• Activity:
Every line below that has "always" in it should be copied.

• Available data:
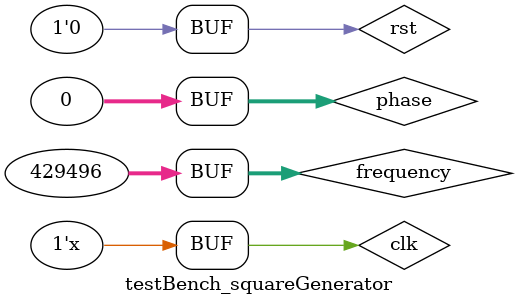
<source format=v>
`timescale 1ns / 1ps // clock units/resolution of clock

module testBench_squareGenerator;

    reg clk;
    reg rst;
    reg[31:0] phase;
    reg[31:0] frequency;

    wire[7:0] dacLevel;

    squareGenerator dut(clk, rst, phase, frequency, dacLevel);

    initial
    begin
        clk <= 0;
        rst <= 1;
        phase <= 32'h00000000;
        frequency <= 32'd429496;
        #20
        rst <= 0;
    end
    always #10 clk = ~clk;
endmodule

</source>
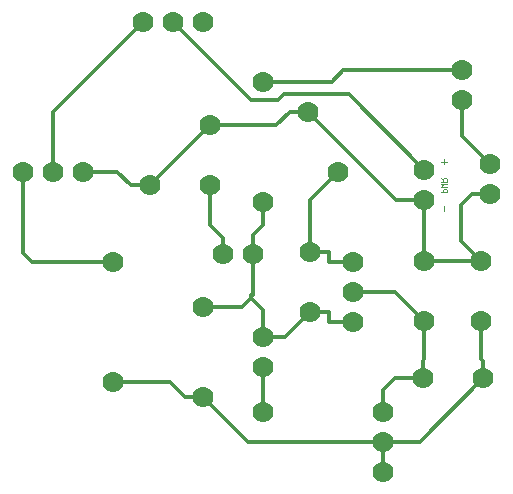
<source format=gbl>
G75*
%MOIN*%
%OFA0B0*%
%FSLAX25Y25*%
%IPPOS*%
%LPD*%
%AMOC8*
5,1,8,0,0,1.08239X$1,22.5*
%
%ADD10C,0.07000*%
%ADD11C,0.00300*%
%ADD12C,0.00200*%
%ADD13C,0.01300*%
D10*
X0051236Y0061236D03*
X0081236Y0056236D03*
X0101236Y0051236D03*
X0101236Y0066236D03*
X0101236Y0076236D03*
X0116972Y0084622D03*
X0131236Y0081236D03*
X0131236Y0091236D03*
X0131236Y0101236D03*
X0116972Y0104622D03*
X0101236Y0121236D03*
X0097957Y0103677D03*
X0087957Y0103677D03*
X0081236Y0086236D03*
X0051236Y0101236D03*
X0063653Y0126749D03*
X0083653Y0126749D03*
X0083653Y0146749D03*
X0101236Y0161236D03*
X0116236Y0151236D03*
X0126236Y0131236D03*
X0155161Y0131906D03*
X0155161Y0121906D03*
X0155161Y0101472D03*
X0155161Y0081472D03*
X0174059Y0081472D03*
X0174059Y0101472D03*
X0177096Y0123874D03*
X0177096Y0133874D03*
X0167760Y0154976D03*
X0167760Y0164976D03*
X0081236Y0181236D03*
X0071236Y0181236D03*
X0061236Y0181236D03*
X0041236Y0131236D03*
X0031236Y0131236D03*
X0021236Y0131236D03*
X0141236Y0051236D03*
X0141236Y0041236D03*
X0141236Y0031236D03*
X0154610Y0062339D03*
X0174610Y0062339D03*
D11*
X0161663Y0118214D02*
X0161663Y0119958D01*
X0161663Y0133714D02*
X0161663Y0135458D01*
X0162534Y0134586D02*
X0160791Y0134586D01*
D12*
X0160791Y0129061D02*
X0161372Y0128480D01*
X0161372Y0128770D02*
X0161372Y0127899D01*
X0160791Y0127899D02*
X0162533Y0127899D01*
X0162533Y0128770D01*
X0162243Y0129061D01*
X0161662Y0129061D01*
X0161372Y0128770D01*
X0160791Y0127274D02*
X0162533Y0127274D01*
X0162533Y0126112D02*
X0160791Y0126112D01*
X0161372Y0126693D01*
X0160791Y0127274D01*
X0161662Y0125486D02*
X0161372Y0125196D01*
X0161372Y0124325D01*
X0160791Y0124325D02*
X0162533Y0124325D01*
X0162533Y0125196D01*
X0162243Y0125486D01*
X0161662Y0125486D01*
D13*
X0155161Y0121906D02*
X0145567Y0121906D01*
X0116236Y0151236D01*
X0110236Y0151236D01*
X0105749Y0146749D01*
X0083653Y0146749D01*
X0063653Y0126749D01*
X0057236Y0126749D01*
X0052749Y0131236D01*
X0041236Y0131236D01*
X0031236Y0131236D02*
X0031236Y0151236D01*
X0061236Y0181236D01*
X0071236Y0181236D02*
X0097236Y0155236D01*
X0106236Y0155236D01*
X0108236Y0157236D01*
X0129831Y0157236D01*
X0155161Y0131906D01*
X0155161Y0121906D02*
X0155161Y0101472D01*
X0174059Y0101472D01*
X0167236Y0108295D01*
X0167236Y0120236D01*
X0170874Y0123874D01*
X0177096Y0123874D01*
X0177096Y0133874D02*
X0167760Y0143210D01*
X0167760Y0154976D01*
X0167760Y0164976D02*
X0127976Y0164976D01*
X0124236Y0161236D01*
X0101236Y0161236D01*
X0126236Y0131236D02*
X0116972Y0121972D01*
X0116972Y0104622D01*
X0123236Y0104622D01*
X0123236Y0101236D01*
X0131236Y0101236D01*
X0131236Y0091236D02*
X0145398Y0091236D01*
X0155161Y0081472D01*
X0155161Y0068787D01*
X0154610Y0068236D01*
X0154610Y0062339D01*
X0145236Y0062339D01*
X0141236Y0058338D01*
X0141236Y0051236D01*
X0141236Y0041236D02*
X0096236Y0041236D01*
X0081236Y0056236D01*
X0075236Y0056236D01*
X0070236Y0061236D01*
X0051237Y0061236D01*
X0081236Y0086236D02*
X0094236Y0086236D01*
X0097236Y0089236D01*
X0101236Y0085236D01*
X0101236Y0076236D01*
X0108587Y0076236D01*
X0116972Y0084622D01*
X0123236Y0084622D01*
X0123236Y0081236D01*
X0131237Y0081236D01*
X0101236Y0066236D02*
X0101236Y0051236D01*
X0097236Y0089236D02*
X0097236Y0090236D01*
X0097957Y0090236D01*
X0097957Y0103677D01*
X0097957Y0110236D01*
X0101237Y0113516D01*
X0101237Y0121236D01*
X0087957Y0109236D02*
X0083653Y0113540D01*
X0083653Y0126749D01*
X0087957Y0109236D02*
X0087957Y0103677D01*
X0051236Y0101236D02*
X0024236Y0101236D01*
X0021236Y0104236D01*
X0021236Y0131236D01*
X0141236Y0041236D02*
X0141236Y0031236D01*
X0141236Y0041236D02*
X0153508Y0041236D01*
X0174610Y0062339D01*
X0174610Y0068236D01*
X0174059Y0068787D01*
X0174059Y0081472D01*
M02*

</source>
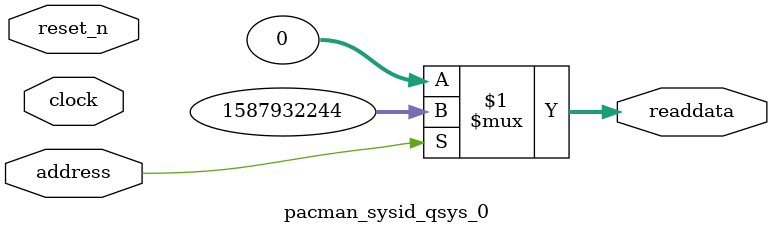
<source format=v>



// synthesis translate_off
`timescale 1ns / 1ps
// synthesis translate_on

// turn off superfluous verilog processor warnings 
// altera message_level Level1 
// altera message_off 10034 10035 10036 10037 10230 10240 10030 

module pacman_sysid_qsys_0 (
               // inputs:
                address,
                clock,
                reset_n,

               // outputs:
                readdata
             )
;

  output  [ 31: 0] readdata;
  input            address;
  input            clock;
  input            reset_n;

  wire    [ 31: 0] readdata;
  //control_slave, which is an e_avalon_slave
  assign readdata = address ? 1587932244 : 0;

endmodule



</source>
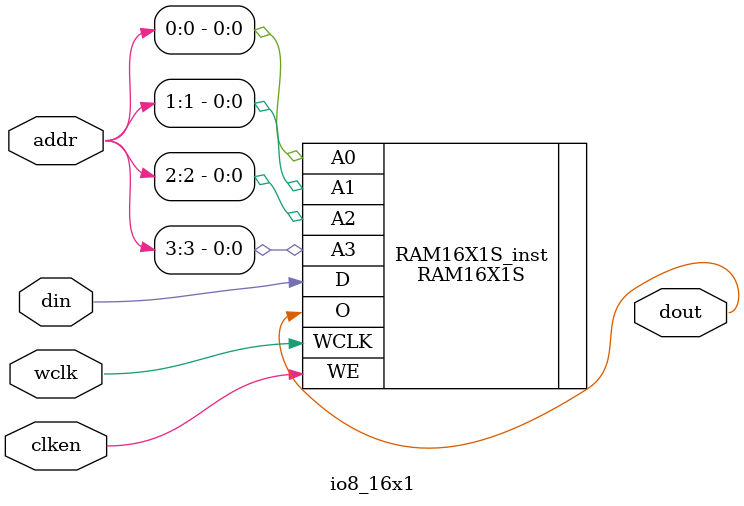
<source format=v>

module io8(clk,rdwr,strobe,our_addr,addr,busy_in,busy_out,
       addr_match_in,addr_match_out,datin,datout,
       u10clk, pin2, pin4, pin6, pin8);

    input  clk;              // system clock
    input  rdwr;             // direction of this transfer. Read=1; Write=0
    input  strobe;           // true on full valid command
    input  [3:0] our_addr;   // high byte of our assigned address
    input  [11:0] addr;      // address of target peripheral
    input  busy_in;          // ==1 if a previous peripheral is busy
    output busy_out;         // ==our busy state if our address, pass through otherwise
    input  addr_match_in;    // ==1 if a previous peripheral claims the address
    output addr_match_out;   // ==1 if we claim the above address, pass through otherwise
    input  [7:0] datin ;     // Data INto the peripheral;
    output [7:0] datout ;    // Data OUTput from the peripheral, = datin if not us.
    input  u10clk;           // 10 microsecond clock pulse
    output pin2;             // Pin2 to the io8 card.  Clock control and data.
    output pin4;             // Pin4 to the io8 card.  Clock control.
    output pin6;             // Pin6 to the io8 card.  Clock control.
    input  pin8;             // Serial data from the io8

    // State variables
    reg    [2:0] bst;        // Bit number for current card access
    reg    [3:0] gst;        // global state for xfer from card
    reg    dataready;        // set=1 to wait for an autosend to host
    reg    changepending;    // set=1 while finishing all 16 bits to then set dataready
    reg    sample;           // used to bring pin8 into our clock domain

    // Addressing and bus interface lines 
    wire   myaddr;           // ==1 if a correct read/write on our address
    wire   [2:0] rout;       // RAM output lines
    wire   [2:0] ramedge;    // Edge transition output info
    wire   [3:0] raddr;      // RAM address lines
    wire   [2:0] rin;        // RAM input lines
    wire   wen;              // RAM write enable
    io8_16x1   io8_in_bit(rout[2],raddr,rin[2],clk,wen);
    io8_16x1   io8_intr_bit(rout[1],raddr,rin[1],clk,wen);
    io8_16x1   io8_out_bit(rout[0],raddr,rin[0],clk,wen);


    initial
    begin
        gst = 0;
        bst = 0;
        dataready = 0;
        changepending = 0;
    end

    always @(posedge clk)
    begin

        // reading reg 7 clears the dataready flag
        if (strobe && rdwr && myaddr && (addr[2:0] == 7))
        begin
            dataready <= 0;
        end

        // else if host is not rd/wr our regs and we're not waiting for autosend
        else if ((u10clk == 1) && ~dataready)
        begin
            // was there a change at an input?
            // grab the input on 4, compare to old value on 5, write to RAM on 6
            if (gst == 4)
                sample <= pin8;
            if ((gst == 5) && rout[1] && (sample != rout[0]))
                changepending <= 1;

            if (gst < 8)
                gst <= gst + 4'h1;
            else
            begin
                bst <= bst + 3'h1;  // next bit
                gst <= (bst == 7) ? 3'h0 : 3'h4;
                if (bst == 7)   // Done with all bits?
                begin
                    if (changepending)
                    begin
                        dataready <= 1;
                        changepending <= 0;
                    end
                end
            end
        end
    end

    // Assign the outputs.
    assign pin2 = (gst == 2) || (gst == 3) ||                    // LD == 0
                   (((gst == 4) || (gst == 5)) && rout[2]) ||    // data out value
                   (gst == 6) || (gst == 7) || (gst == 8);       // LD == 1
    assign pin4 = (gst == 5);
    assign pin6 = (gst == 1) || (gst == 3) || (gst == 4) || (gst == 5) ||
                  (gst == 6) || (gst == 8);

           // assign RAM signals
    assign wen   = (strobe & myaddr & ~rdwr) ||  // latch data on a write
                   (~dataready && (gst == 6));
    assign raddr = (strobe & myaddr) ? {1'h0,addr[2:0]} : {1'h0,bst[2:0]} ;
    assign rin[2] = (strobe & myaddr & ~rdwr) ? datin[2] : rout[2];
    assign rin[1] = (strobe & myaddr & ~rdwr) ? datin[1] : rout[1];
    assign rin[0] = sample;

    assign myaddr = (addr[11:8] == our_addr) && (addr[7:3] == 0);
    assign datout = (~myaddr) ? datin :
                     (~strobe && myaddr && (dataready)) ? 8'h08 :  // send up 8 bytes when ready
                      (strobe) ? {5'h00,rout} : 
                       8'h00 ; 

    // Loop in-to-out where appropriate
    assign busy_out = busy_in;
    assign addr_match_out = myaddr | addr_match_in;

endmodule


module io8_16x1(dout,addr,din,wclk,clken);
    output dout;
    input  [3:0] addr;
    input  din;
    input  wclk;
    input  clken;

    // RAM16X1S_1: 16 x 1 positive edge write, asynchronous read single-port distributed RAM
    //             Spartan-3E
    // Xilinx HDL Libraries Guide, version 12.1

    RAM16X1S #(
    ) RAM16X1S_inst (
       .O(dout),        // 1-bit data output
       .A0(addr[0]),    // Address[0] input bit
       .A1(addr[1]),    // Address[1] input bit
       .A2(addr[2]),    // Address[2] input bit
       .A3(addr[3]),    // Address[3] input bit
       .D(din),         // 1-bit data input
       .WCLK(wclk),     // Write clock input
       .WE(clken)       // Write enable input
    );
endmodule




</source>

• Task output:
    always #10 clk = ~clk;
    always @(posedge clk)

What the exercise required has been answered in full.